Both players have incredibly high ceilings, which makes the storylines in Oakland that much more intriguing.
During his rookie season, Andre Drummond showed critics that he’s not the liability scouts feared he was. His motor was good, his decision-making was excellent, and his ability to impact the glass was everything fans could have asked for.
The problem is that the team refused to throw him into the deep end, as it held him to just 20.7 minutes per game.
During training camp, the Detroit Pistons must figure out how they want to use the 20-year-old. In his inaugural season, he shot 60.8 percent on 5.7 attempts per contest, and he blocked 1.6 shots on the other end.
His impact was good enough to finish the year with a PER of 21.69, and now the task is to get him on the floor as often as possible.
Like the Golden State Warriors, the Pistons have another player who fits the bill here, and that’s Greg Monroe. The big man has been on the verge of breaking out for a while now, but his lack of athleticism—not to mention a defensive mindset—has kept him from becoming a superstar.
These two players, along with Josh Smith, will fight for time in the frontcourt. Concerns have been risen regarding minutes and overall chemistry, but there’s talent on the roster, which is more than the team has been able to say in quite some time.
If Anthony Davis doesn’t epitomize the league’s next great big man, I don’t know who does.
At 20 years old, we all knew about his defensive capabilities coming in. He ended up blocking nearly two shots per game in 28.8 minutes, and he grabbed 8.2 rebounds per contest along the way.
What makes Davis so special is the fact that he has an emerging offensive game. From a statistical standpoint, his 51.6 percent shooting on 10.6 shots per game screams efficiency. However, it’s the eye test that puts him over the edge.
At 6’10”, Davis has ball-handling skills, as well as a face-up game. There’s no question that his back-down moves must improve, but it’s nearly impossible to teach a guy his size to play with a Kevin Garnett-like skill set.
Along with Davis, the New Orleans Pelicans have a playmaker in Jrue Holiday. Establishing a two-man game between these two—most likely in pick-and-roll sets—will be something Monty Williams works on before the year begins.
Holiday has never played with a post player as talented as Davis, and he could be the point guard who helps the sophomore take the next step.
For all intents and purposes, Damian Lillard has already arrived.
At 23 years old, the point guard took the league by storm when he averaged 19 points, 6.5 assists and played more minutes than any other player during his Rookie of the Year campaign. He’s without question the Portland Trail Blazers’ franchise floor general, and he’s as exciting to watch on offense as any young player.

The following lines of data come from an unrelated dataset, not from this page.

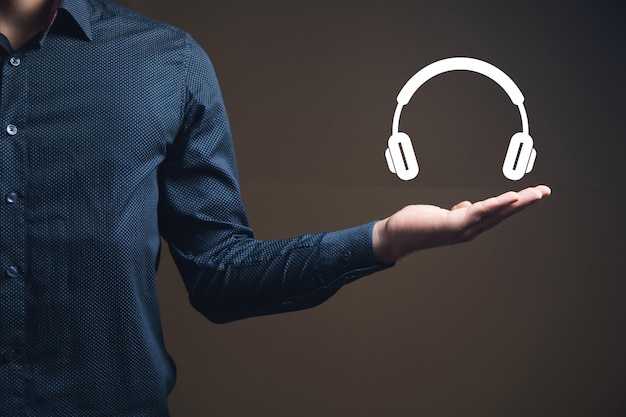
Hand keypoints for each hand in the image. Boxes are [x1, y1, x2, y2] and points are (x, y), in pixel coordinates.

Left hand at [372, 185, 550, 262]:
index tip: (533, 194)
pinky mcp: (452, 225)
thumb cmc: (416, 225)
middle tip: (546, 191)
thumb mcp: (441, 215)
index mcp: (468, 225)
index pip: (496, 213)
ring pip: (495, 213)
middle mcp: (469, 229)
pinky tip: (510, 198)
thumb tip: (466, 207)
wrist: (396, 236)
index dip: (515, 204)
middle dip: (525, 203)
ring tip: (535, 193)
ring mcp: (462, 229)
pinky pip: (479, 213)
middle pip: (502, 214)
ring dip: (517, 202)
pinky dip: (496, 205)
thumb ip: (457, 213)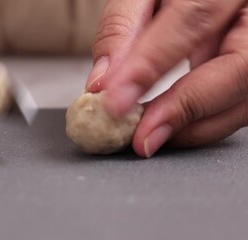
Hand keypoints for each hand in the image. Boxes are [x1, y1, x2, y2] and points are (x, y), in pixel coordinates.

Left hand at [86, 0, 247, 156]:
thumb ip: (122, 29)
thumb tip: (103, 81)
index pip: (191, 22)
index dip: (150, 67)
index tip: (116, 101)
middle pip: (239, 68)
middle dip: (184, 110)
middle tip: (141, 135)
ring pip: (246, 96)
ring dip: (195, 124)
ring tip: (151, 133)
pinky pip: (240, 101)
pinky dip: (202, 119)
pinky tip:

Entering training camp, there are a few things to watch when it comes to the point guard, most notably defense. According to Casey Holdahl of Trailblazers.com, Lillard showed visible improvements on that side of the floor during his recent stint with Team USA.
Along with defense, fans in Rip City are curious to see how he plays next to other talented guards. During the 2012-13 campaign, the backcourt was famished when it came to talent off the bench. Eric Maynor did come over late in the year, but Lillard now has two scorers in C.J. McCollum and Mo Williams from the get-go.
Luckily for Portland, Lillard can play both on and off the ball. We’ll likely see different combinations of guards throughout the year, but establishing a clear rotation early will help the star entering his sophomore season.